FRAGMENTO DE LECTURA –
Peleen como hombres (o como gatos, o perros... o de la raza que sean)
Acá en la construcción de al lado tienen de guardia a un perro re flaite que se las da de pitbull pero es un quiltro que no le gana a nadie. El Kevin (así se llama) se la pasa ladrando a medio mundo y a nosotros los gatos nos amenaza todo el rato que nos va a partir en dos de un solo mordisco, que nos va a dar una muerte lenta y dolorosa, etcétera. El otro día la Gwendollyn (una gata amiga mía) pasó por el sitio, y el Kevin se lanzó como loco a ladrarle.
-Te voy a darte la dura, gata pelienta, te voy a sacarte chocolate -decía entre ladridos el Kevin.
La Gwen se paró y lo quedó mirando.
-¿Tú? ¿A mí?
El Kevin se quedó quieto mientras la gata lo miraba fijo y se le plantaba frente a frente. El perro se puso a tiritar y finalmente se escondió detrás de unos fierros. Tiene unos ojos brujos, la Gwen.
Esto lo relacioné con unos carteles de "Se Busca" que hay pegados en el cierre del sitio que cuida el Kevin. Eran de cuando estaba fugado el criminal del Iturriaga Neumann. Todos esos milicos se las daban de choros y bravos en aquellos años post 73. Demostraban su valentía fusilando a civiles desarmados y torturando gente indefensa. Súper gallitos. Y cuando las cosas cambiaron y les tocó enfrentar a la justicia, TODOS, sin excepción se recagaron de susto, arrancaron, se escondieron, chillaron, se mearon. Contreras cayó entre gritos de barraco. El coronel Espinoza se escondió en un cuartel. Unos carabineros imploraban perdón, el mismo que no dieron cuando degollaban a sus víctimas. El mismo Iturriaga se trató de hacer pasar por español y después andaba hociconeando que no se iba a entregar sin pelear.
Y eso que todos esos giles se van a una carcel VIP, si es que, puesto que al Corbalán lo dejaban salir como si nada.
En Argentina hubo un milico con fama de choro, el general Alfredo Astiz. Choro con presos desarmados, pero cuando tuvo que enfrentar al ejército de Su Majestad en las islas Georgias del Sur (para la guerra de las Malvinas), se rindió sin combatir.
Así que toda esa manga de milicos "salvadores de la patria" no resultaron ser otra cosa que una manga de gallinas.
Salvador Allende siempre dijo que iba a morir peleando, y cayó en la suya. No se escondió, no se arrancó. No como esos otros.
Ojalá esto lo lea alguno de esos milicos, ya que tienen internet en sus cabañas.

DATOS PARA ANALIZAR –
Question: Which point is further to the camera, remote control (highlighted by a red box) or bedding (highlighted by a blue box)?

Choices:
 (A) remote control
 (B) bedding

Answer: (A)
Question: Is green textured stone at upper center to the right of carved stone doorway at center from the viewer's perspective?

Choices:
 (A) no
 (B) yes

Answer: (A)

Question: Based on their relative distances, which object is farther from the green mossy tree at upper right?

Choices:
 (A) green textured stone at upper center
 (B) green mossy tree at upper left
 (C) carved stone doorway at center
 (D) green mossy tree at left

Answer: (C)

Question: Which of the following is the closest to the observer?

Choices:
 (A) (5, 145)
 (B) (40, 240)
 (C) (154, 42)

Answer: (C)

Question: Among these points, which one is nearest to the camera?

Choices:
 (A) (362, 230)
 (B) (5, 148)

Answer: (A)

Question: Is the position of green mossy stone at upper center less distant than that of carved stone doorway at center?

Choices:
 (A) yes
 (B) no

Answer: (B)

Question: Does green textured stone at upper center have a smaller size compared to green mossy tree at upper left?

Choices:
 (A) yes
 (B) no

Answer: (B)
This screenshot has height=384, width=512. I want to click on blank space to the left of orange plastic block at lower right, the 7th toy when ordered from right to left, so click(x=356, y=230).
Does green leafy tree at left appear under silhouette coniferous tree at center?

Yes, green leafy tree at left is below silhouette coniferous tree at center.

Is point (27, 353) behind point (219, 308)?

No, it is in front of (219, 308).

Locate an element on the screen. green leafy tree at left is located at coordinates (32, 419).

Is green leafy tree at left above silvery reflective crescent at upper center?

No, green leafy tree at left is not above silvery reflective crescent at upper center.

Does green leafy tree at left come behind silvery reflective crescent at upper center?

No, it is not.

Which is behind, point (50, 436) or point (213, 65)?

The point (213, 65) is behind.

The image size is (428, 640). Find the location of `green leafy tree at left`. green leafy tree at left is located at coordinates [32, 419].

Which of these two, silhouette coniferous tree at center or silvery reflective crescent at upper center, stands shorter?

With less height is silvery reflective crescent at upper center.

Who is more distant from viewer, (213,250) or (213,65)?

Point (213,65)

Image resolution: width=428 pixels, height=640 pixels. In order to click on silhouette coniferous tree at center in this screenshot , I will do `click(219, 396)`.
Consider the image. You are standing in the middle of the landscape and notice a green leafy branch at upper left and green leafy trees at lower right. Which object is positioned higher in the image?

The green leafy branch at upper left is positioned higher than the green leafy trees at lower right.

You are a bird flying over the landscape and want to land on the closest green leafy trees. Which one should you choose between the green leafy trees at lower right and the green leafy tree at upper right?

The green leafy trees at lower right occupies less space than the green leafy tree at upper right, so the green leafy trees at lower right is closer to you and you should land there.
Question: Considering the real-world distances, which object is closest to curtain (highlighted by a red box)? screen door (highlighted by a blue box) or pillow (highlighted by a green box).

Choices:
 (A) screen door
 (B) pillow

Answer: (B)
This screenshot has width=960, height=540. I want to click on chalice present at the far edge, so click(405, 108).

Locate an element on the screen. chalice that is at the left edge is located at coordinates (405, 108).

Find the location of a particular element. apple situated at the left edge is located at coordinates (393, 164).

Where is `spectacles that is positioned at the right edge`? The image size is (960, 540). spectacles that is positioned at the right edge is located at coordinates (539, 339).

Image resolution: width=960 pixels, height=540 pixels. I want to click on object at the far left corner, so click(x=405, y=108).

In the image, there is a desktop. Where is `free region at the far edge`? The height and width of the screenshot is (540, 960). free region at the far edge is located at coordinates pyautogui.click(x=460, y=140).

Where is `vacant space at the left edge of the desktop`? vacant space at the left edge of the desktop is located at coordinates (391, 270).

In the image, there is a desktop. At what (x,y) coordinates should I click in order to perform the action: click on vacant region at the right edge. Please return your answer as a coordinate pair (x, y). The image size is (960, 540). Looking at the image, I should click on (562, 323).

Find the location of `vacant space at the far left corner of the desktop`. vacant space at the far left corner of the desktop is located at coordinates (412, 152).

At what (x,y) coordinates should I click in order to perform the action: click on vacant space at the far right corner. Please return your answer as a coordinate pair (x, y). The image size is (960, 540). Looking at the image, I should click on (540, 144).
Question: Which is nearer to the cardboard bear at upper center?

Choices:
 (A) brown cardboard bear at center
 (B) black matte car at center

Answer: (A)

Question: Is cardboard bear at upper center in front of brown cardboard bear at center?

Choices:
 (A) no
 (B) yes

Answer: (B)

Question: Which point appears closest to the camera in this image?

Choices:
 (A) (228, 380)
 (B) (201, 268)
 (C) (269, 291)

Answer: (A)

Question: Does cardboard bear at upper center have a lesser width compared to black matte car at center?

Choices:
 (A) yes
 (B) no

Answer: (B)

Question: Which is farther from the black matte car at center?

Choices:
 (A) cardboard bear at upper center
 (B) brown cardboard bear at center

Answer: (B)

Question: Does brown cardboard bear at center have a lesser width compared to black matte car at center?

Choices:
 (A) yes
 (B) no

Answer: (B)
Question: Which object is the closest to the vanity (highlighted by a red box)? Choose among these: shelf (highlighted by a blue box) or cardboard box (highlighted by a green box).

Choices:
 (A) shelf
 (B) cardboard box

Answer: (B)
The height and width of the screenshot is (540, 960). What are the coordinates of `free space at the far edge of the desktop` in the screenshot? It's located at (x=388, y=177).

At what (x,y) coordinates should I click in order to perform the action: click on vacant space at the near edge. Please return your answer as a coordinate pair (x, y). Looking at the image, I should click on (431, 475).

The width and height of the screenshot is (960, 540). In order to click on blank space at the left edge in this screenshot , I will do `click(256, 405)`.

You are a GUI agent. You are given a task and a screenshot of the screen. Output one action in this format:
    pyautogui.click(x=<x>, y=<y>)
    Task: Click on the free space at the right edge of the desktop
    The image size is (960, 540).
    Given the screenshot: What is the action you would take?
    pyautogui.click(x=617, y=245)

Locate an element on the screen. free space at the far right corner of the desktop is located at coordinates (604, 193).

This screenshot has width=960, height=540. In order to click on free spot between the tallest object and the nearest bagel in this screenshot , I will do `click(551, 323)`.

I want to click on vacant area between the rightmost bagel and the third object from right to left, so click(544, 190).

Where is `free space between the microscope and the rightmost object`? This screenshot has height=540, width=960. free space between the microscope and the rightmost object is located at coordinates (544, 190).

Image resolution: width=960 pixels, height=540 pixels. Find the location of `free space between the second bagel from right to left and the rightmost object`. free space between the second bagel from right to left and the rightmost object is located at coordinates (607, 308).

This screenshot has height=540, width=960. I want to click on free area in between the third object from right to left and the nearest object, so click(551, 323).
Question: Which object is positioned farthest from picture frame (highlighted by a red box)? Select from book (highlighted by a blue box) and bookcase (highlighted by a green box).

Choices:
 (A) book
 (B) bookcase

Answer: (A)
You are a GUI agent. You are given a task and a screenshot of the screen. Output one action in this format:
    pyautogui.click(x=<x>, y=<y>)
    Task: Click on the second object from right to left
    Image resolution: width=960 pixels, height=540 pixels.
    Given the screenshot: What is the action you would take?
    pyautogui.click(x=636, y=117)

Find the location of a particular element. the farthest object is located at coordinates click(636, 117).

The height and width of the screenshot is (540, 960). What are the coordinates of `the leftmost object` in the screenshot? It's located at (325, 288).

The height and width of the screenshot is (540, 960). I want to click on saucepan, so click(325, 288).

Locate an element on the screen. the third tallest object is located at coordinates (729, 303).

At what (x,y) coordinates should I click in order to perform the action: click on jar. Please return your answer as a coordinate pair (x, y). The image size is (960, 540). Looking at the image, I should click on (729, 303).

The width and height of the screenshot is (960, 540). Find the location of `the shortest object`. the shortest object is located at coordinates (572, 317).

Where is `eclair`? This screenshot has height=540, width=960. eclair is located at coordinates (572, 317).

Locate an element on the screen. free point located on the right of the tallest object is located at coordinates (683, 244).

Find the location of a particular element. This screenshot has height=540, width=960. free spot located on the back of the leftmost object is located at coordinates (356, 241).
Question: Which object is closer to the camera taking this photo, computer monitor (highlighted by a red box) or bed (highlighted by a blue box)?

ENUNCIADO – Copia el fragmento desde "En Argentina hubo" hasta "como esos otros.", y reemplaza "gallinas" por "cobardes". Las entradas son material independiente del fragmento.

RESPUESTA –
En Argentina hubo un milico con fama de choro, el general Alfredo Astiz. Choro con presos desarmados, pero cuando tuvo que enfrentar al ejército de Su Majestad en las islas Georgias del Sur (para la guerra de las Malvinas), se rindió sin combatir.
Así que toda esa manga de milicos "salvadores de la patria" no resultaron ser otra cosa que una manga de cobardes.
Salvador Allende siempre dijo que iba a morir peleando, y cayó en la suya. No se escondió, no se arrancó. No como esos otros.